# [AIM OF THE TASK]
Copy out every record below exactly as written, but leave out any pictures.

########################################

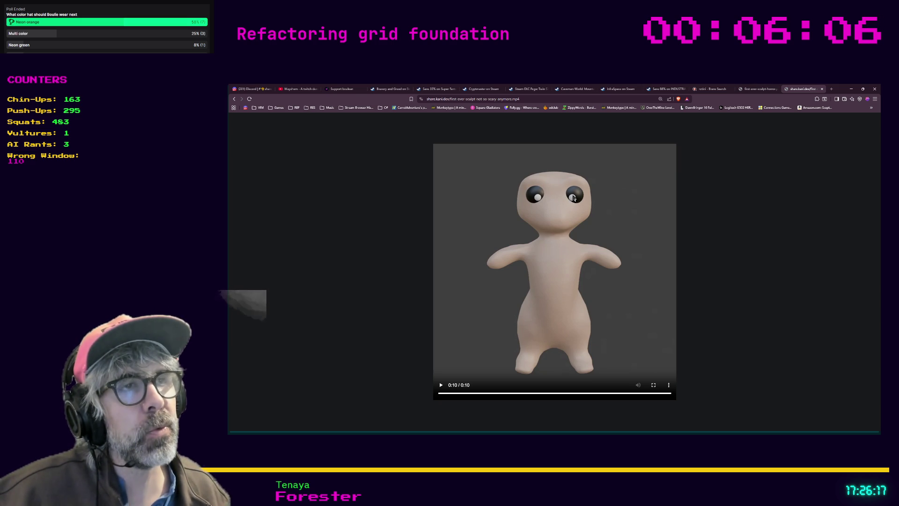
click(759, 92)
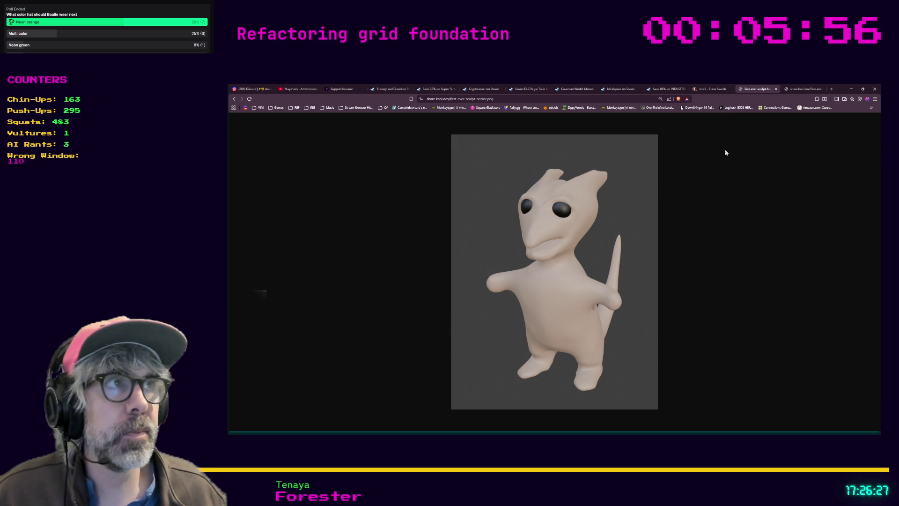
click(796, 88)
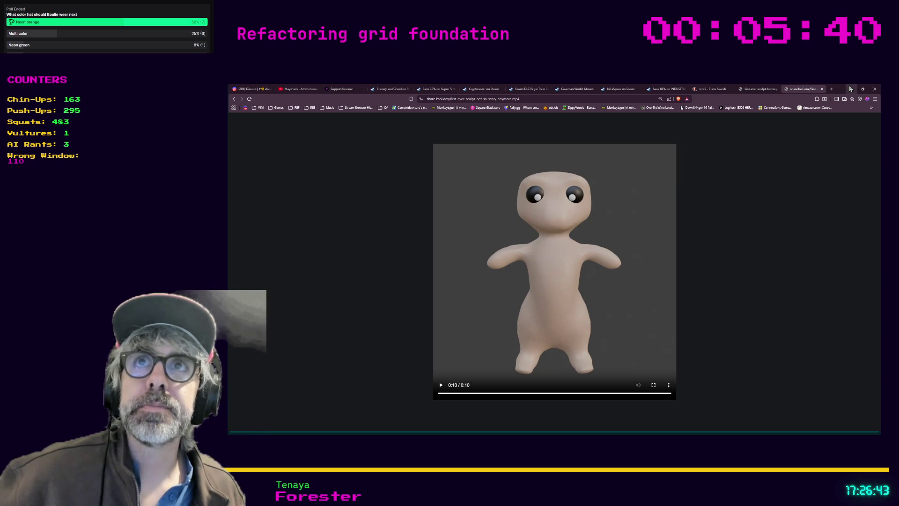
click(851, 89)
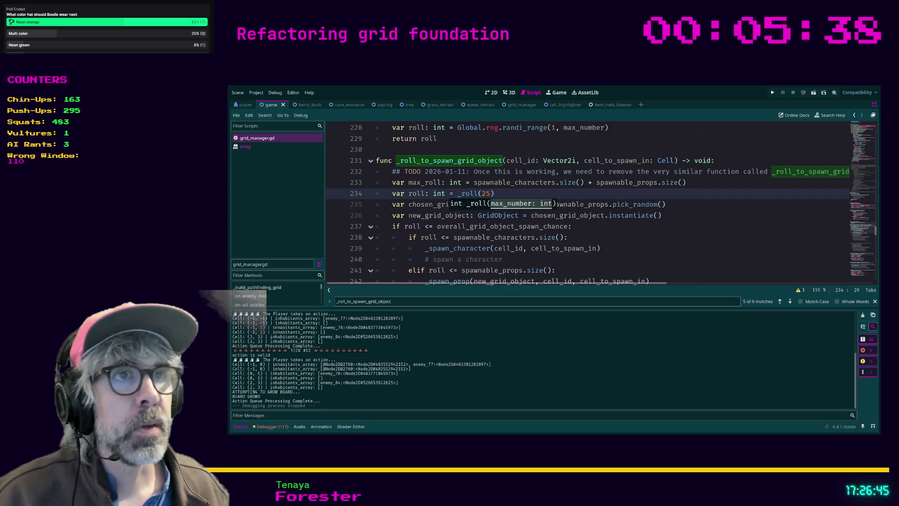
Jump from line 243 to the overall_grid_object_spawn_chance declaration (50) and exit distraction-free mode.
click(573, 204)
click(592, 197)
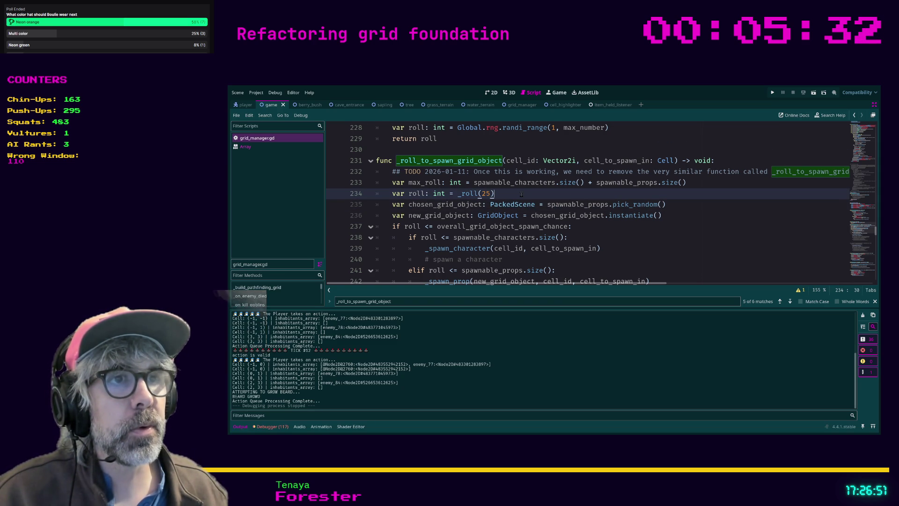
scroll(521, 194, down, 2)
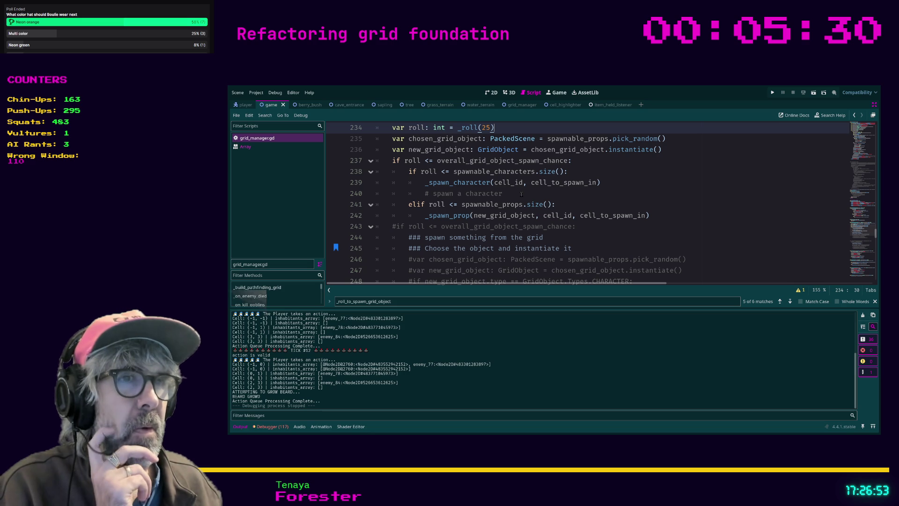
double_click(495, 227)
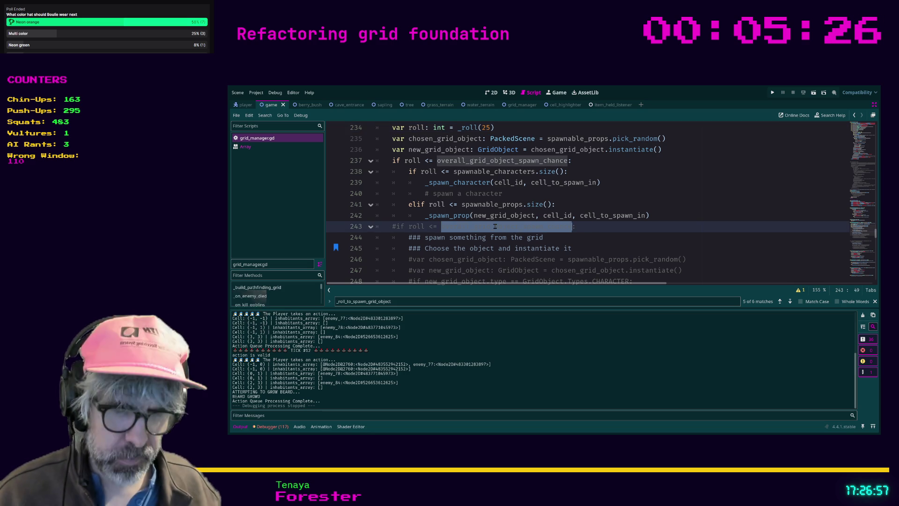
ctrl+click(485, 161)
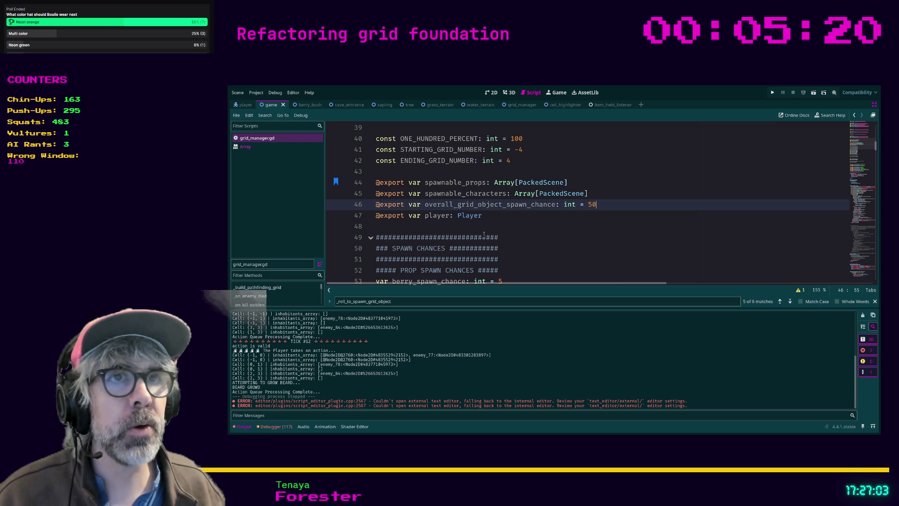
key(Down)
key(Down)
key(Down)
key(End)
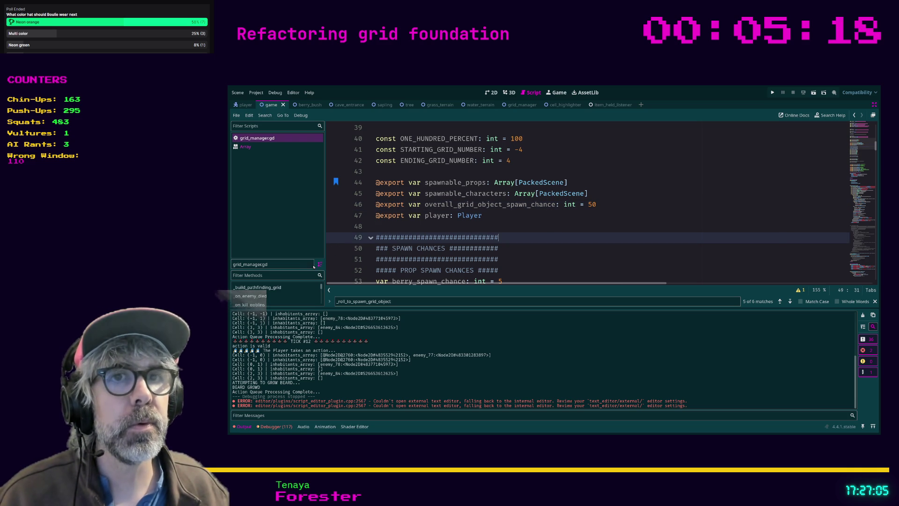
key(ctrl+shift+F11)
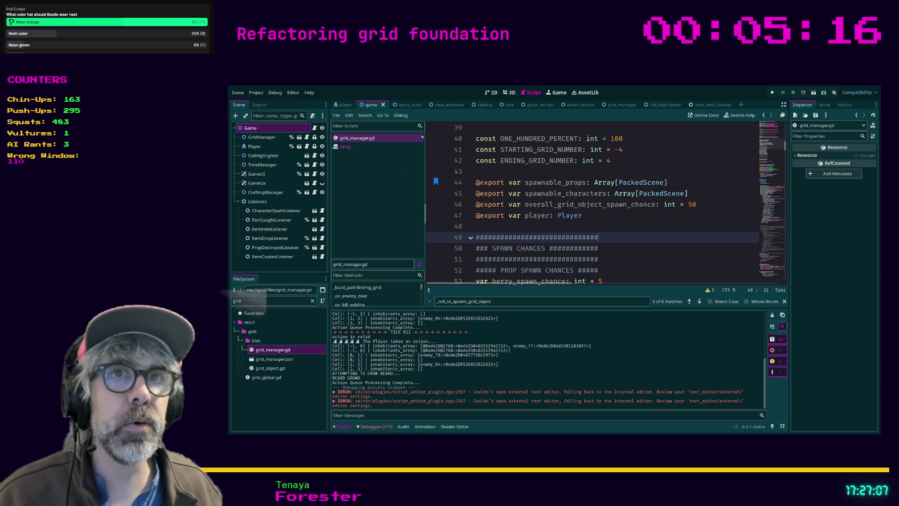
Select GridManager, collapse its prop and character arrays, and set the overall spawn chance to 25.
click(262, 137)
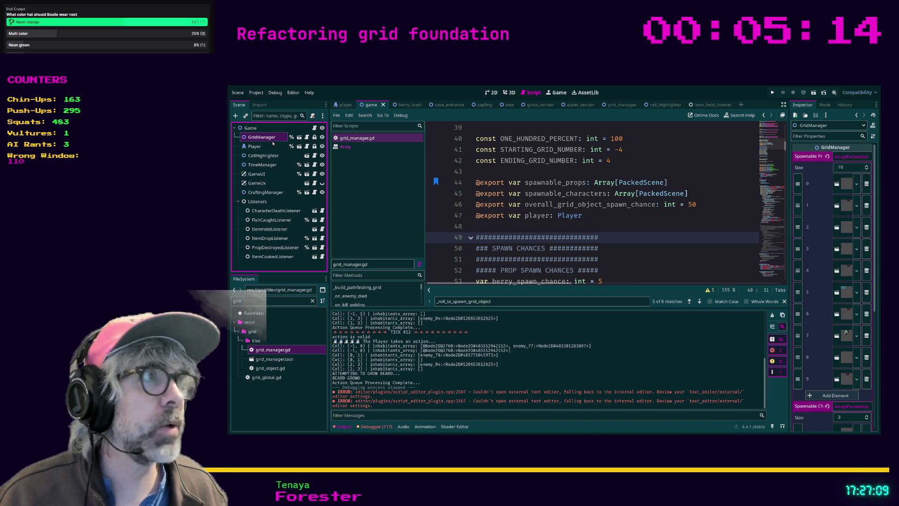
click(808, 159)
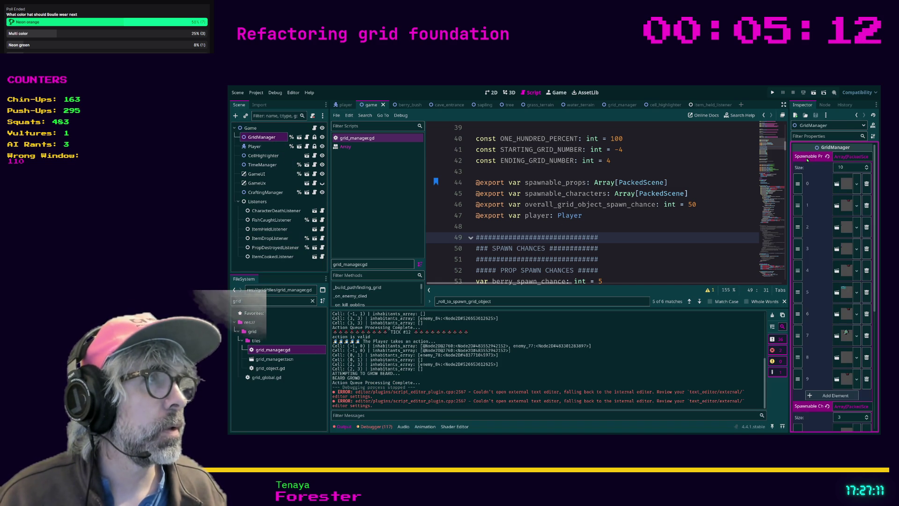
click(845, 157)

########################################

# [TASK SOLUTION]
click(759, 92)
click(796, 88)
click(851, 89)
Jump from line 243 to the overall_grid_object_spawn_chance declaration (50) and exit distraction-free mode.
click(573, 204)
click(592, 197)
scroll(521, 194, down, 2)
double_click(495, 227)
ctrl+click(485, 161)
key(Down)
key(Down)
key(Down)
key(End)
key(ctrl+shift+F11)
Select GridManager, collapse its prop and character arrays, and set the overall spawn chance to 25.
click(262, 137)
click(808, 159)
click(845, 157)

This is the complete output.